Sincerely, watersharky (How did I not misspell????)
Gwen-Kind-Positive-Lends a Helping Hand- Stops Bullies- Does Most Helpful Work.
Addison Banks- Positive Voicing-Stops Hurtful Words.
ALYA-Powerful in Thought- Helps- But Sadly Is Gone.
Prince-Always Backed Up Gwen- But Sadly Is Gone Too.
Watersharky-Helps When Needed-Backs Up Anyone- Curses When Needed- Helps People Through Depression.
These Are The Legends, There Are More Out There You Could Be One Too Just Lend a Helping Hand.
I asked my friend Cammy what is 55+68 and he was to say it in words, he replied with "swebin".
Hana?
Akeld, akeld, akeld, akeld, akeld, akeld, akeld, akeld, Akeld, akeld, akeld.
Akeld, akeld, akeld, akeld, akeld, akeld, akeld, akeld.
Akeld, akeld, akeld.
Akeld, akeld, akeld, akeld, akeld, akeld, akeld.
Akeld, akeld, akeld, akeld, akeld, akeld, akeld, akeld, Akeld, akeld, akeld.
Akeld, akeld, akeld, akeld, akeld, akeld, akeld, akeld.
Akeld, akeld, akeld.
Akeld, akeld, akeld, akeld, akeld, akeld, akeld, akeld, Akeld, akeld, akeld, akeld, akeld, akeld, akeld, akeld, Akeld, akeld, akeld.
Akeld, akeld, akeld, akeld, akeld, akeld, akeld, akeld.
Akeld, akeld, akeld.
Akeld, akeld, akeld, akeld, akeld, akeld, akeld, akeld.
Akeld akeld akeld akeld akeld akeld akeld akeld Akeld akeld akeld.
Akeld akeld akeld akeld akeld akeld akeld akeld.
Akeld akeld akeld.
Akeld akeld akeld akeld akeld akeld akeld akeld.
People who don't have common sense are just stupid people with ugly hearts.
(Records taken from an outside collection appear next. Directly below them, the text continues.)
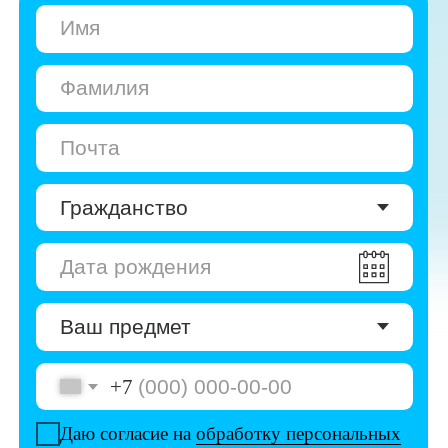
+7
Даю согласие на
обработку персональных
данных
Даю согласие на
получение рекламы
Перейти к анкете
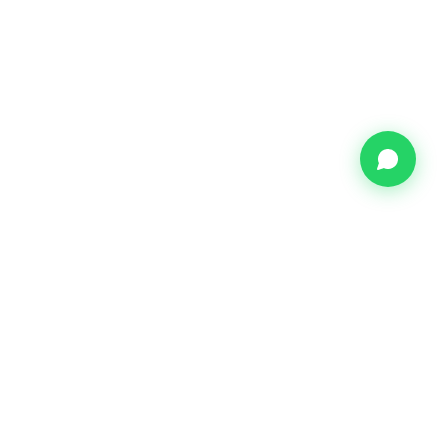
TREINAMENTOS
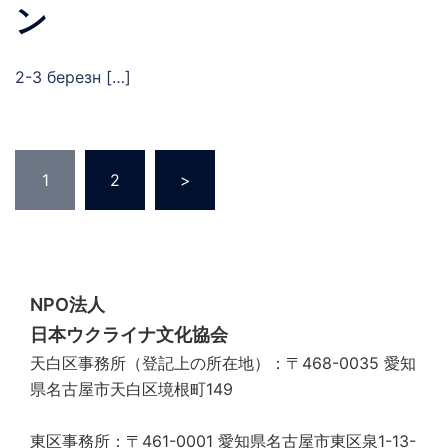
ン
2-3 березн […]
投
1
2
>
稿
の
ペ
ー
ジ
NPO法人
送
日本ウクライナ文化協会
り
天白区事務所（登記上の所在地）：〒468-0035 愛知
県名古屋市天白区境根町149
東区事務所：〒461-0001 愛知県名古屋市東区泉1-13-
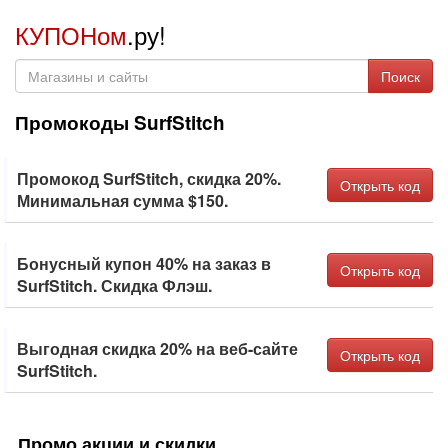
КУПОНом
.ру!
Поиск
Промокоды SurfStitch
Промокод SurfStitch, скидка 20%.
Открыть код
Минимальная сумма $150.
Бонусный купон 40% на заказ в
Открыть код
SurfStitch. Скидка Флэш.
Выгодная скидка 20% на веб-сайте
Открыть код
SurfStitch.
Промо акции и скидки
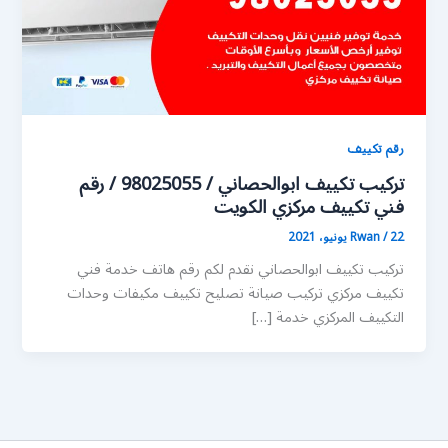
رقم تكييف
تركيب تكييف ابوالحصاني / 98025055 / رقم
فني تكييف مركزي الكويت
22 يونيو، 2021
/
Rwan
تركيب تكييف ابوالحصاني نقدم لكم رقم هاتف خدمة فني
تكييف مركزي تركيب صيانة تصليح تكييف مكيفات وحدات
التكييف المركزي خدمة […]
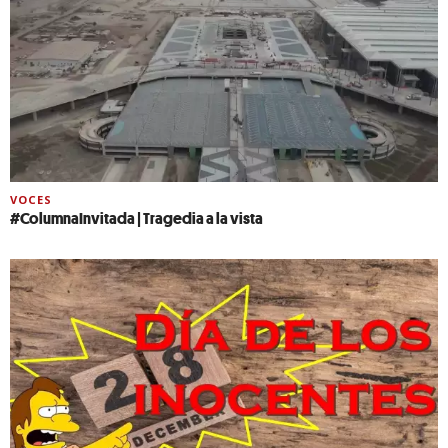
VOCES
#ColumnaInvitada | Tragedia a la vista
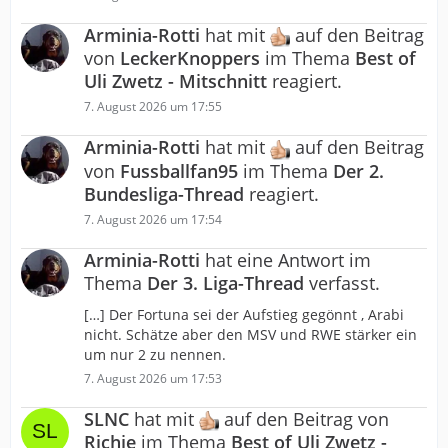
Arminia-Rotti
hat mit
auf den Beitrag
von
LeckerKnoppers
im Thema
Best of
Uli Zwetz - Mitschnitt
reagiert.
7. August 2026 um 17:55
Arminia-Rotti
hat mit
auf den Beitrag
von
Fussballfan95
im Thema
Der 2.
Bundesliga-Thread
reagiert.
7. August 2026 um 17:54
Arminia-Rotti
hat eine Antwort im
Thema
Der 3. Liga-Thread
verfasst.
[…] Der Fortuna sei der Aufstieg gegönnt , Arabi
nicht. Schätze aber den MSV und RWE stärker ein
um nur 2 zu nennen.
7. August 2026 um 17:53
SLNC
hat mit
auf den Beitrag von
Richie
im Thema
Best of Uli Zwetz -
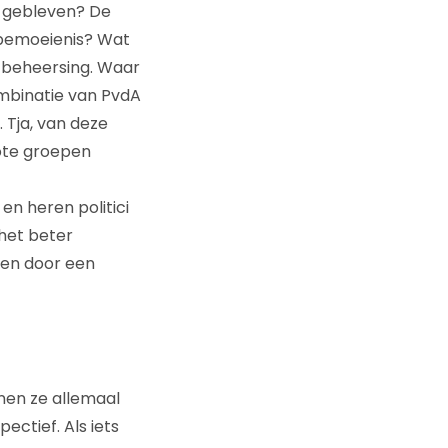
id gebleven? De
sbemoeienis? Wat
en beheersing. Waar
combinatie van PvdA
 Tja, van deze
ote groepen
en heren politici
 het beter
ven door een
nen ze allemaal
ctief. Als iets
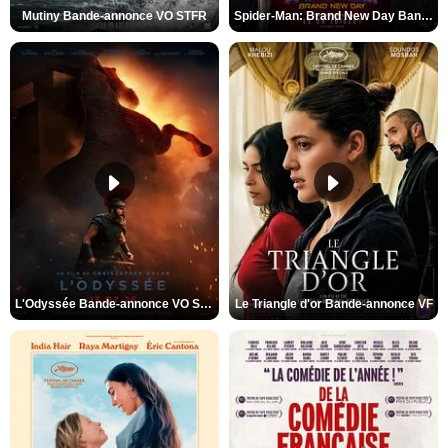
Mutiny Bande-annonce VO STFR
Spider-Man: Brand New Day Bande-annonce VO STFR
L'Odyssée Bande-annonce VO STFR
Le Triangle d'or Bande-annonce VF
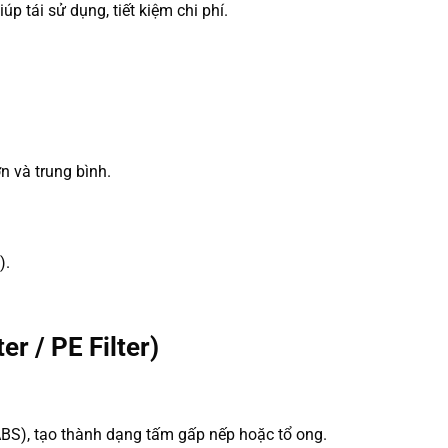
iúp tái sử dụng, tiết kiệm chi phí.
ớn và trung bình.
).
ter / PE Filter)
BS), tạo thành dạng tấm gấp nếp hoặc tổ ong.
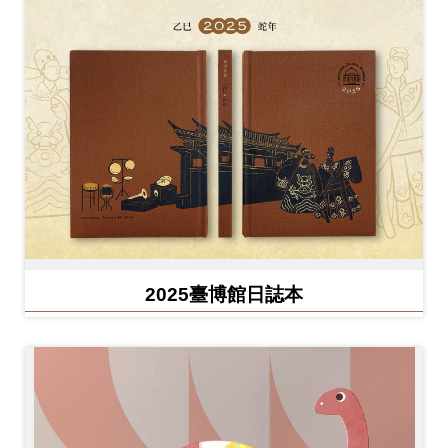
2025臺博館日誌本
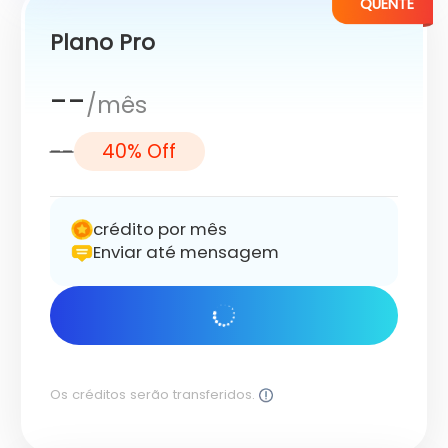
QUENTE
Plano Pro
--
/mês
--
40% Off
crédito por mês
Enviar até mensagem
Comece agora
Os créditos serão transferidos.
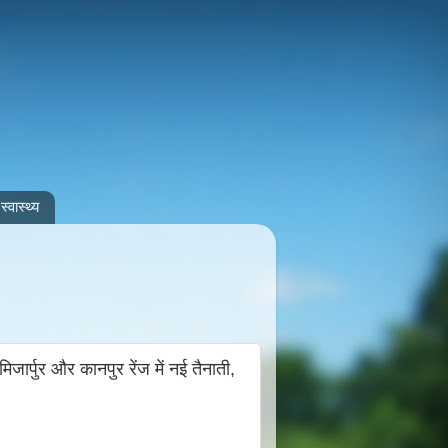
स्वास्थ्य
्पुर और कानपुर रेंज में नई तैनाती,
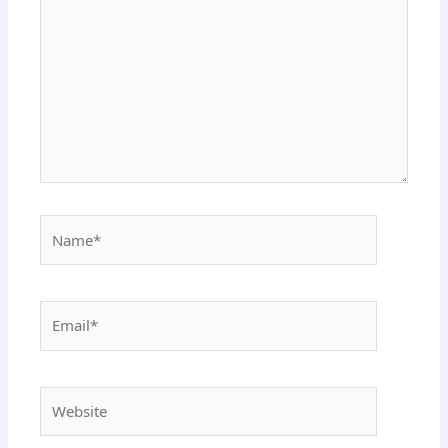
Name*
Email*
Website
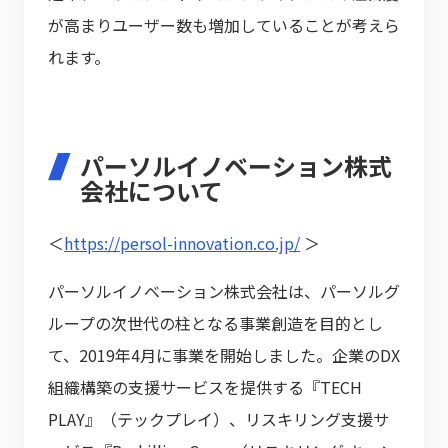
が高まりユーザー数も増加していることが考えら
れます。
パーソルイノベーション株式
会社について
＜
https://persol-innovation.co.jp/
＞
パーソルイノベーション株式会社は、パーソルグ
ループの次世代の柱となる事業創造を目的とし
て、2019年4月に事業を開始しました。企業のDX
組織構築の支援サービスを提供する『TECH
PLAY』（テックプレイ）、リスキリング支援サ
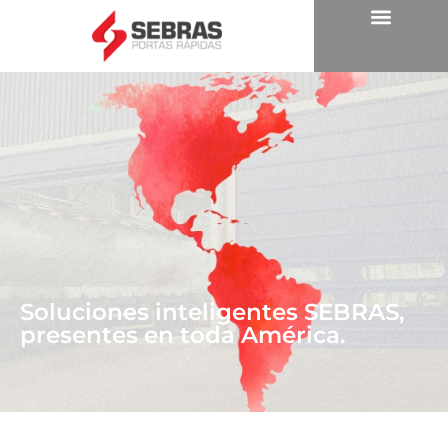
Soluciones inteligentes SEBRAS,
presentes en toda América.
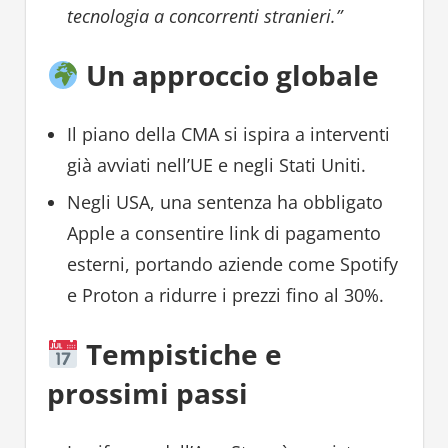
tecnologia a concorrenti stranieri.”
Un approccio globale
Il piano della CMA si ispira a interventi
già avviati nell’UE e negli Stati Uniti.
Negli USA, una sentenza ha obbligato
Apple a consentire link di pagamento
esterni, portando aziende come Spotify
e Proton a ridurre i prezzi fino al 30%.
Tempistiche e
prossimi passi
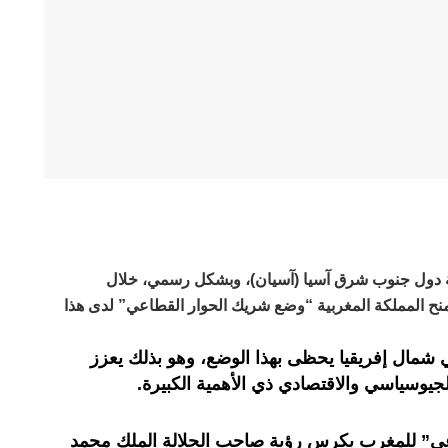
طة دول جنوب شرق آسيا (آسيان)، وبشكل رسمي، خلال
 بجاكارتا، منح المملكة المغربية “وضع شريك الحوار القطاعي” لدى هذا
ي شمال إفريقيا يحظى بهذا الوضع، وهو بذلك يعزز
يوسياسي والاقتصادي ذي الأهمية الكبيرة.
عي” للمغرب يكرس رؤية صاحب الجلالة الملك محمد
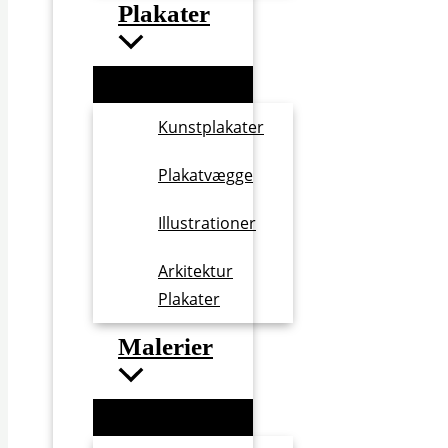
Plakater
Kunstplakater
Plakatvægge
Illustrationer
Arkitektur
Plakater
Malerier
STOP HATING PEOPLE YOU NEVER KNOW! Also write "then exit the f word site," and I think we know that won't happen!!!
I L.O.V.E GWEN!!!!!!
What begins with F and ends with CK?
Fuck, I mean fire truck.
Why did the Hummingbird hum because he forgot the words?
It's sad when the person that gave you memories becomes a memory.
You know one of the worst feelings ever to exist?
When your parents and friends all still see the happy little kid you used to be...
...but in reality, that kid has been long gone for years. (not my words)
A blonde and a redhead have a ranch. They have just lost their bull.
The women need to buy another, but only have $500. The redhead tells the blonde, "I will go to the market and see if I can find one for under that amount. If I can, I will send you a telegram."
She goes to the market and finds one for $499. Having only one dollar left, she goes to the telegraph office and finds out that it costs one dollar per word. She is stumped on how to tell the blonde to bring the truck and trailer. Finally, she tells the telegraph operator to send the word "comfortable."
Skeptical, the operator asks, "How will she know to come with the trailer from just that word?" The redhead replies, "She's a blonde so she reads slow: 'Come for ta bull.'"
The pterodactyl went in my bathroom and peed.
When I was in the shower, I couldn't hear it. Why? Because the "p" is silent.
Boyyyyyyyyyyyyyyyyyyyyyyyyyyyyyyyyyyyyyyyyyyyyyyyyyyyyyyyyyyyyyyyyyyyyyyyyyyyyyyyyyyyyyyyyyyyyyyyyyyy.